Así empezaba el poema Canción de otoño en primavera de Rubén Darío, como lamento y dolor por los años que huyen sin poder encerrarlos en una jaula que los preserve.
¡Esa juventud! Una etapa fugaz pero irreemplazable para el funcionamiento del planeta. Solo la juventud explora los confines, solo la juventud se atreve sin rémoras, pues no entiende la vida sino como comienzo que no atisba su fin.
Benditos los jóvenes que edifican el porvenir y desconocen el miedo a esa entelequia que llamamos futuro. Y sobre todo los jóvenes sin futuro a los que debemos al menos una pantalla abierta al mañana, un campo arado para que siembren los frutos que sepan cosechar: viajes, hogares, sueldos, estudios, ilusiones a ras de asfalto y latido.
Juventud es aquel amor que pasó sin pena ni gloria por nuestra piel de verano, tal vez en agosto o en febrero. Y también ese amor que se instaló por siempre en nuestra vida en pleno esplendor, y nunca se ha ido.
Juventud se concreta en planes académicos y proyectos de trabajo que se han hecho realidad o han fracasado y hemos apartado por otros guiones nuevos y más certeros. Juventud fueron días de estudio y exámenes que evaluaban qué senda seguir.
Juventud evoca a esos padres cuando nosotros niños: padres tan audaces, tan trabajadores, luchando por darnos el mejor de los mundos. Extraños padres con historias ajenas que aprendieron a cocinar, trabajar, cambiar pañales, hacer la declaración de la renta, firmar hipotecas. Héroes que merecen un altar pagano en nuestra memoria.
Juventud significa la foto enmarcada de aquellos que fuimos, o ese pétalo de flor entre las páginas de un libro, o ese libro que nos cambió la vida o esa empresa que pusimos en pie con apenas dinero y muchas ganas.
Juventud conseguimos en aquel hogar primero que pagamos de milagro y permitió un retazo inmenso de libertad íntima y doméstica.

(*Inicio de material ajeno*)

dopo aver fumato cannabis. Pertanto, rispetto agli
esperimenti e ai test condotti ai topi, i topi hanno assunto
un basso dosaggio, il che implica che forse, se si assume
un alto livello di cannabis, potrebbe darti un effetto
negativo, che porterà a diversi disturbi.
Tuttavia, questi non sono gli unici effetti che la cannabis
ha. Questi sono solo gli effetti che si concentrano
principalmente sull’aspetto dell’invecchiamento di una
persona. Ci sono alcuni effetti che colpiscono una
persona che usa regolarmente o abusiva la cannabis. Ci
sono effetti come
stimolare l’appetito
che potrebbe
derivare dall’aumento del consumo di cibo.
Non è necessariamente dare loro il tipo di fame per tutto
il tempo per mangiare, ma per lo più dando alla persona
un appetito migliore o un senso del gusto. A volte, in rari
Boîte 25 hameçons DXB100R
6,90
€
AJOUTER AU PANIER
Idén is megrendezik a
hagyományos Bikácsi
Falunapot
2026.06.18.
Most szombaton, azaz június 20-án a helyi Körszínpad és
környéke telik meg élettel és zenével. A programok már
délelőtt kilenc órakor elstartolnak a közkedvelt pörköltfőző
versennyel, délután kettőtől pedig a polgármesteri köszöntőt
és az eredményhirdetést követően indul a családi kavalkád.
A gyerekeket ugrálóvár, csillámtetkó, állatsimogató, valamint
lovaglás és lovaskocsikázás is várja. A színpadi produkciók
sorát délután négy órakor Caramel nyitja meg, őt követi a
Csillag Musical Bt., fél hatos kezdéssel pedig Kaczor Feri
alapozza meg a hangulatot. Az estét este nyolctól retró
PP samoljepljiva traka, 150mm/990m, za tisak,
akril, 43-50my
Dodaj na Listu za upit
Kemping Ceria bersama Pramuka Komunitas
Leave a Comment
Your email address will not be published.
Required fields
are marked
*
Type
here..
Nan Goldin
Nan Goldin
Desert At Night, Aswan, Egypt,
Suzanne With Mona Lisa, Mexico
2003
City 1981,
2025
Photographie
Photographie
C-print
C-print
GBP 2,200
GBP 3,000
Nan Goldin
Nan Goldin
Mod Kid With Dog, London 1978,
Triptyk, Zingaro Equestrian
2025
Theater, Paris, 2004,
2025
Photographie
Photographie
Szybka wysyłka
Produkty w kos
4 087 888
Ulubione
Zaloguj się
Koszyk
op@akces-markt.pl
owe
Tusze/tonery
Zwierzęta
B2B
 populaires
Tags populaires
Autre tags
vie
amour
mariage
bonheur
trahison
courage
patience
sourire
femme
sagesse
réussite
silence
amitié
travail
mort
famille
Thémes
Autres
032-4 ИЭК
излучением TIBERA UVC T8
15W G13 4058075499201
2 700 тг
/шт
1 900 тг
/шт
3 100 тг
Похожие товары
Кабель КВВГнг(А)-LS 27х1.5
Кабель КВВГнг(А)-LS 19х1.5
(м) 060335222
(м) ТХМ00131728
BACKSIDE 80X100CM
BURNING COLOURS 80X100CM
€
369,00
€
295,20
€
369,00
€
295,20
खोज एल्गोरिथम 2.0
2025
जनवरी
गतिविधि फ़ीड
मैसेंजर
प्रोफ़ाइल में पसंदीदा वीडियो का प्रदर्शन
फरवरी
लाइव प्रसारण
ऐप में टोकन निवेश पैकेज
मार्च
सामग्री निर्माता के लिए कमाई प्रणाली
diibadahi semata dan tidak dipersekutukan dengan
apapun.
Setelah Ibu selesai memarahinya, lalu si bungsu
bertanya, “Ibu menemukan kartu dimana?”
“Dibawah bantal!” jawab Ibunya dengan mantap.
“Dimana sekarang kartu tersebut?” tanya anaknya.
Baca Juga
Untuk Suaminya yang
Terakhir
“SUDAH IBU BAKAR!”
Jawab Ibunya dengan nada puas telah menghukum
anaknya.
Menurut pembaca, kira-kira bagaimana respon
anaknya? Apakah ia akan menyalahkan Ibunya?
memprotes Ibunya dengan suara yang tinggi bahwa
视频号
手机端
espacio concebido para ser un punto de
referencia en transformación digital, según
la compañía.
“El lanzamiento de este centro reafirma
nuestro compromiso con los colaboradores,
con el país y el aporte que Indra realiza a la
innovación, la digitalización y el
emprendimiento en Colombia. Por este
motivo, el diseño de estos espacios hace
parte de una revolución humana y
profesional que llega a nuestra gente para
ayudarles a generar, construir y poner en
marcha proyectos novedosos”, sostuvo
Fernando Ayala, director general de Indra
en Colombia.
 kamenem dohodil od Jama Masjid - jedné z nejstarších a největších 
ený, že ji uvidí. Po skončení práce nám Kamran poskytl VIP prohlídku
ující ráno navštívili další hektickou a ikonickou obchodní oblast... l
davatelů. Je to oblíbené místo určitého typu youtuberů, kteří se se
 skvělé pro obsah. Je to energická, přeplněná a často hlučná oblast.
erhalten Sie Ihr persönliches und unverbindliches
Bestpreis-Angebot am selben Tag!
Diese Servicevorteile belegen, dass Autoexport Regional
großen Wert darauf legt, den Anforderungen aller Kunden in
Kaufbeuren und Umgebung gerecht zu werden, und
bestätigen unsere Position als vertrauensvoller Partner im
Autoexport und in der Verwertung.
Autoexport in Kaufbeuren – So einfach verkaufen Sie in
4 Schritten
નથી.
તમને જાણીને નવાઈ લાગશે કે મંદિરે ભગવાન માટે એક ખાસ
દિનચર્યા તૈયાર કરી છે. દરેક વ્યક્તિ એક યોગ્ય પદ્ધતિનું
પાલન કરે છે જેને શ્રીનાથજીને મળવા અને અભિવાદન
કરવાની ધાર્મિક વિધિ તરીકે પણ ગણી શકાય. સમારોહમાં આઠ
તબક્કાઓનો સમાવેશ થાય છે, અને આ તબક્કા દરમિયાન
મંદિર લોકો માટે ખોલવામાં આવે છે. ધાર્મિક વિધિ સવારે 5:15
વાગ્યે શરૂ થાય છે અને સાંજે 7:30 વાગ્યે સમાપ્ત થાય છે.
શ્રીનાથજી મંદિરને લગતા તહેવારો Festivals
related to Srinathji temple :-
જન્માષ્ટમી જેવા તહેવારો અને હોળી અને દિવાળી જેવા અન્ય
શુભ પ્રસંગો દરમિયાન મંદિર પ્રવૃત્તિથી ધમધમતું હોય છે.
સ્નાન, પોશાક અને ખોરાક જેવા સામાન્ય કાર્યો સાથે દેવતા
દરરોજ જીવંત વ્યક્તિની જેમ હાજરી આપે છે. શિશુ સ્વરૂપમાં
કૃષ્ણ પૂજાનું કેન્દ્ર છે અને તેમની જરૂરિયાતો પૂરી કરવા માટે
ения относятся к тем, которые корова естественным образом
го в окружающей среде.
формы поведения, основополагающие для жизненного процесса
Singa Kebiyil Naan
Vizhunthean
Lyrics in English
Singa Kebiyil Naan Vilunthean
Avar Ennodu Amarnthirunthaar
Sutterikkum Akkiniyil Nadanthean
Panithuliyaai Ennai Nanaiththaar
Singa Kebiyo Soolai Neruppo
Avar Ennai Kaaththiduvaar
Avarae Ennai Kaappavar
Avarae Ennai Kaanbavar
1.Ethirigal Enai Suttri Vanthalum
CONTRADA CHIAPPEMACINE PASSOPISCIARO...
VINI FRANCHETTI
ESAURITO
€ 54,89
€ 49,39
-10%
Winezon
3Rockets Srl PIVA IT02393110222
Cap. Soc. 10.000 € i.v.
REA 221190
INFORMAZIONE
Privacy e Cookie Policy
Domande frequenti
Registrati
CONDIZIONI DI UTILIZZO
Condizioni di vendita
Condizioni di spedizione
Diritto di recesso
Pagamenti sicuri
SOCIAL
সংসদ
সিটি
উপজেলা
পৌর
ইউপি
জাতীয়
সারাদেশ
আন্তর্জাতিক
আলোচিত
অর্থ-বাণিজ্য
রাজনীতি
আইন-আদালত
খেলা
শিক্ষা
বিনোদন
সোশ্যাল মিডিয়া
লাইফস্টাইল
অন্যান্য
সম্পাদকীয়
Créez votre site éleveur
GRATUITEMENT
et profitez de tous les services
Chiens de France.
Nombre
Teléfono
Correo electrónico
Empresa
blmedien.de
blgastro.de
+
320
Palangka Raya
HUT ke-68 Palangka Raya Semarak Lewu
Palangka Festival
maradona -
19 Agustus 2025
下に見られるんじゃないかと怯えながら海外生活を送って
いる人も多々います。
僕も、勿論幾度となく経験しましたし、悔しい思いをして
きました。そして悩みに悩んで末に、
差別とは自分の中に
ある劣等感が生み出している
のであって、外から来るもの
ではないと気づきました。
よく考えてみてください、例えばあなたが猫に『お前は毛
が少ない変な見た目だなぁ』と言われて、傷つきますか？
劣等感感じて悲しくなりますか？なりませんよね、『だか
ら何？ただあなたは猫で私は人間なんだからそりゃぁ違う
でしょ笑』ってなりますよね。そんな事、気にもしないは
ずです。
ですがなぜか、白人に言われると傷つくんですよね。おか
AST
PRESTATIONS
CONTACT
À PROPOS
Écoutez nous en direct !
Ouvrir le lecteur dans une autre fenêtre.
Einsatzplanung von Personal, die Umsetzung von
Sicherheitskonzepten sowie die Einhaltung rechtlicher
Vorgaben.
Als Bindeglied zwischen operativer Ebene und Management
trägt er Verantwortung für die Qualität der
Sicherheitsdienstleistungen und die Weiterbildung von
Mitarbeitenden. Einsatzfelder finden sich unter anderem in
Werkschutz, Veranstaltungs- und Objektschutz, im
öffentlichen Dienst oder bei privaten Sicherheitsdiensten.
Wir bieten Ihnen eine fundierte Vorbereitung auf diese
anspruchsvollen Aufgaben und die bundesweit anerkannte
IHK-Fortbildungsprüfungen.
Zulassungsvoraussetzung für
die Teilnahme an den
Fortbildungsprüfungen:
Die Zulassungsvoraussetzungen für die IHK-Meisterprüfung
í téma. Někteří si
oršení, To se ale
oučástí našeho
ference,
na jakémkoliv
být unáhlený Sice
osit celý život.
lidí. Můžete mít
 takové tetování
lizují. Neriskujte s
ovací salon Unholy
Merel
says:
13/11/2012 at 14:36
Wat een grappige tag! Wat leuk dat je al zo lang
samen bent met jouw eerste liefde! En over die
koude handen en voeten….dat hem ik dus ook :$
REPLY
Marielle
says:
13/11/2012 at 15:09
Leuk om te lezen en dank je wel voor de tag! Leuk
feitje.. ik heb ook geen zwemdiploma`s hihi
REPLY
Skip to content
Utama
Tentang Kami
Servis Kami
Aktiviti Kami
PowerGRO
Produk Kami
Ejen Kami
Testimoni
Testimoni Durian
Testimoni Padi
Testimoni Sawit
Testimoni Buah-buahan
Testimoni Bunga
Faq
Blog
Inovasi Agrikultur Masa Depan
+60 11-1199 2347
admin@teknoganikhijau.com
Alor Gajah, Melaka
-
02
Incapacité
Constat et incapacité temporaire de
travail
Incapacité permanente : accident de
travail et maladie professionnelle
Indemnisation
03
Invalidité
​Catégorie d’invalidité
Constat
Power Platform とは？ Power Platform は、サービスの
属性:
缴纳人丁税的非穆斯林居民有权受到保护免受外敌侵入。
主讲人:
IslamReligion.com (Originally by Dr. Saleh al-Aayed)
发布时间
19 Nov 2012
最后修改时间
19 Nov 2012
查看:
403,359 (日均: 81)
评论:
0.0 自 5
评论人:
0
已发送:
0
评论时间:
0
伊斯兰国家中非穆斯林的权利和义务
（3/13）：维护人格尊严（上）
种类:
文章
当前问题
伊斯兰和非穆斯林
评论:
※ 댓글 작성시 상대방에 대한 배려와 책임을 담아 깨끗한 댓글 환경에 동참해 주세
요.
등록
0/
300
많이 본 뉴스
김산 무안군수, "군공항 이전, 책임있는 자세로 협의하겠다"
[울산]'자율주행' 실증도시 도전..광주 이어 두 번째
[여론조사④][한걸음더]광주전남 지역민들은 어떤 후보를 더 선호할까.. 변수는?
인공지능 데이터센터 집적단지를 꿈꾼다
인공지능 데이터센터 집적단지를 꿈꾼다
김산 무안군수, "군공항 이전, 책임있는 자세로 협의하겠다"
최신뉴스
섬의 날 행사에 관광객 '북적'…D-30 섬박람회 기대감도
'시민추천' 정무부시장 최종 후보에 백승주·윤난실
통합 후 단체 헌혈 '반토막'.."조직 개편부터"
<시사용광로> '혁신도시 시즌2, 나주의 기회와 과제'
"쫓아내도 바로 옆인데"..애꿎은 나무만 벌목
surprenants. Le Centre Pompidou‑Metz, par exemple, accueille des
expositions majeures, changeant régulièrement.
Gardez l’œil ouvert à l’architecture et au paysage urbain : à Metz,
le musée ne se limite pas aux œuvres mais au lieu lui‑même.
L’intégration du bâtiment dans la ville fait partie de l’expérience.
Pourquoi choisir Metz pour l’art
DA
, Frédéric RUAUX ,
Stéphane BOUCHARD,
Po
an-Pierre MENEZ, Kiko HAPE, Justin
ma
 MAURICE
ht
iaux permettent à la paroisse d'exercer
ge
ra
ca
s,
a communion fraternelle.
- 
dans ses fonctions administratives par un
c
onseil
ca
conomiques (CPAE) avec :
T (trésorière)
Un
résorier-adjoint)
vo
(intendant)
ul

Juventud imponía la inconsciencia de ignorar el peligro en nuestros actos, alegría del riesgo, atreverse en la noche, en la fiesta, cruzando semáforos en rojo. “Como todos los jóvenes, yo vine/ a llevarme la vida por delante”, escribía Jaime Gil de Biedma en su poema No volveré a ser joven.
Juventud, el primer hijo que nos asienta los pies en la tierra sin robarnos las alas, cometa que vuela y vuelve a la orden de la mano, vuelo a nuestro libre albedrío: hijos, hogar, pareja, a la medida del esfuerzo y la valentía. Juventud, huerto que labramos o dejamos cubrirse de matorrales y malas hierbas.
Juventud, divino tesoro, ya te vas para no volver. Pero fuiste juventud la reina esquiva de cada individuo. Y hoy sigues alumbrando la antorcha de los jóvenes, incluso de los que ya no seremos. Porque unos y otros vamos abriendo veredas en la juventud de un mundo que se renueva y crece cada día, siempre que lo cuidemos para seguir: eterno adolescente que nos supera en estatura. Somos lo joven siempre, cada estación jóvenes que comienzan.